Я не могу остаться здесь навечно, хоть я и таю от прикосновений Оуэна. В конце концов я неохотно отстраняюсь, и, собрав все силы, ухожу.
Я не в состоянии охотиться, поэтому остаток ночи просто брожу по Коронадо, расхаживаю по этажам в поисках подсказок и воспоминаний, пытаясь читать стены – в надежде, что хоть что-нибудь эти люди из Архива упустили. Но тот год, как швейцарский сыр, полон дырок и пробелов. Я проматываю картинки, нащупываю все новые и новые нити, но обнаруживаю только немую черноту и размытые изображения. Квартира Эллинга заперта, и тогда я отправляюсь на южную лестницу, с которой упала Элейн, а затем пересиливаю себя и рискую зайти в лифты, где убили Лайонела. И не нахожу ничего, кроме следов стертого прошлого. Что бы здесь ни случилось, кто-то неизвестный сделал все, чтобы замести следы.
У меня заболели глаза, но, уже потеряв надежду найти какие-либо подсказки, я продолжаю по инерции искать. Я должна. Каждый раз, стоит мне остановиться, мысли о Бене и о том, что я могу потерять его навсегда, начинают одолевать меня в сочетании с воспоминаниями о том, что я использовала Оуэна, чтобы заглушить боль и обрести тишину. Поэтому я спешу вперед.
Я решила найти продолжение сказки Регины.
Надеясь приглушить головную боль, я надеваю кольцо и ищу обычным способом, как все остальные люди, радуясь, что могу отвлечься, заглядываю на полки и в ящики. Прошло уже шестьдесят лет, и шансы найти что-нибудь стремятся к нулю. Обыскиваю студию в поисках тайников и перебираю половину книг. А потом вспоминаю, что Оуэн говорил что-то о трещинах в камнях. Понимая, что здесь бумага выжить не могла, я обшариваю заросшие мхом камни сада и попутно наслаждаюсь тишиной перед восходом солнца.

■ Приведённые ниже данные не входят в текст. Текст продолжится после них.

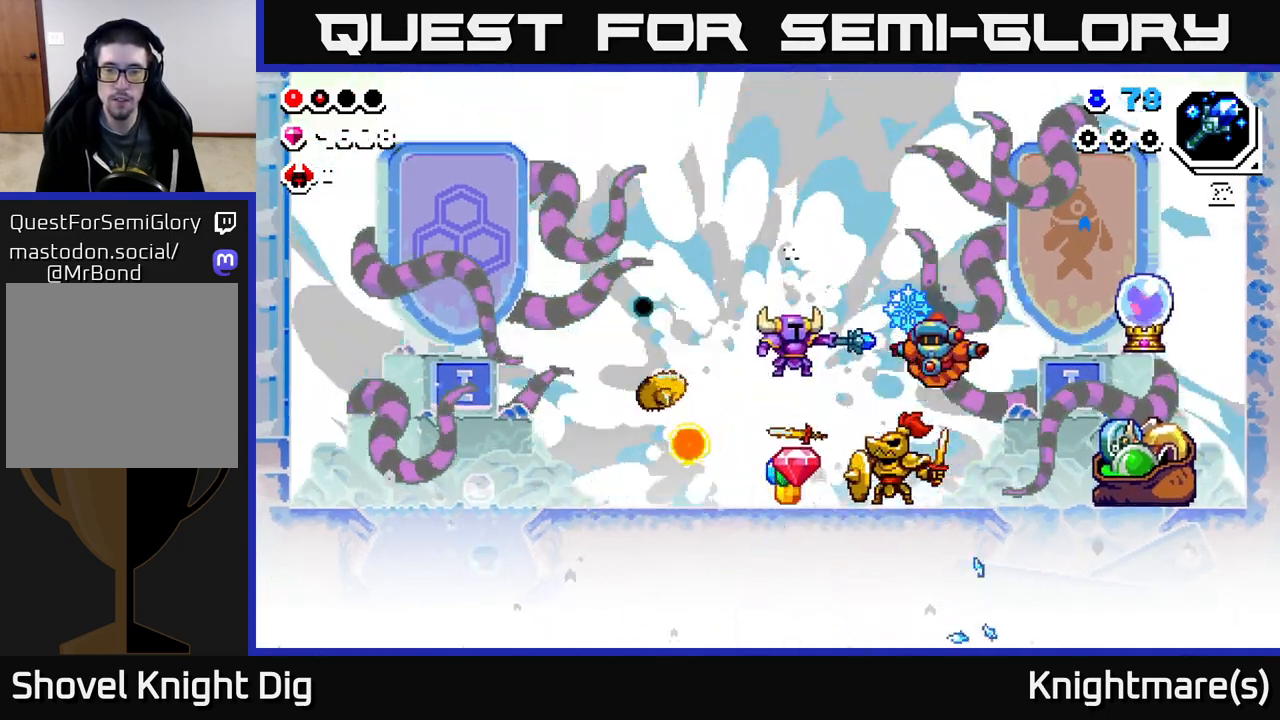
{"buttons": [], "left_stick": "center", "right_stick": "center", "events": [[283, "X", "down"], [350, "X", "up"], [433, "X", "down"], [500, "X", "up"]]}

Я заглядываю за прилавок и поднимаю простыни на старой мебели кафе, стараясь не задеть свежевыкрашенные стены. Начинает всходить солнце. И когда я уже собираюсь отказаться от поисков, я обращаю внимание на каменную розу на мраморном полу. Сейчас она прикрыта пленкой, чтобы ее снова не заляпали. В трещинах камней и под плитами, говорил Оуэн. Это мне вряд ли поможет, но я опускаюсь на пол и снимаю с розы пленку. Она огромная, почти метр в ширину, и каждый лепесток размером не меньше моей ладони. Я вожу рукой по инкрустированной поверхности, пожелтевшей от времени. И чувствую, что в самом центре картинки лепестки слегка движутся под моей тяжестью. А один, кажется, свободно входит и выходит.
Сердце екает, когда мне удается подцепить лепесток и вынуть его. Тайник представляет собой небольшую нишу, выстланную белой тканью. И там, придавленный узким металлическим стержнем, лежит обрывок сказки Регины.
Бумага уже пожелтела, но не истлела, надежно защищенная в каменном укрытии. Я разворачиваю ее на утреннем свету.
Очевидно, что все фрагменты перепутаны. В предыдущем отрывке говорилось о богах и монстрах, встретивших героя на вершине. Этот рассказывает о том, что было раньше. Но что должно произойти потом?
Я переключаюсь на металлический стержень, лежавший вместе с запиской. Это вещица с карандаш толщиной, но вполовину короче и так же заостренная с одной стороны. С тупой стороны в ней проделан желобок. Интересно, он из того же сплава, что и кольцо, которое я нашла в прошлый раз?
На один короткий момент я задумываюсь о том, чтобы вернуть записку на место и оставить ее гнить здесь. Мне кажется несправедливым, что у Оуэна осталась память о Регине, в то время как у меня ничего не осталось от Бена.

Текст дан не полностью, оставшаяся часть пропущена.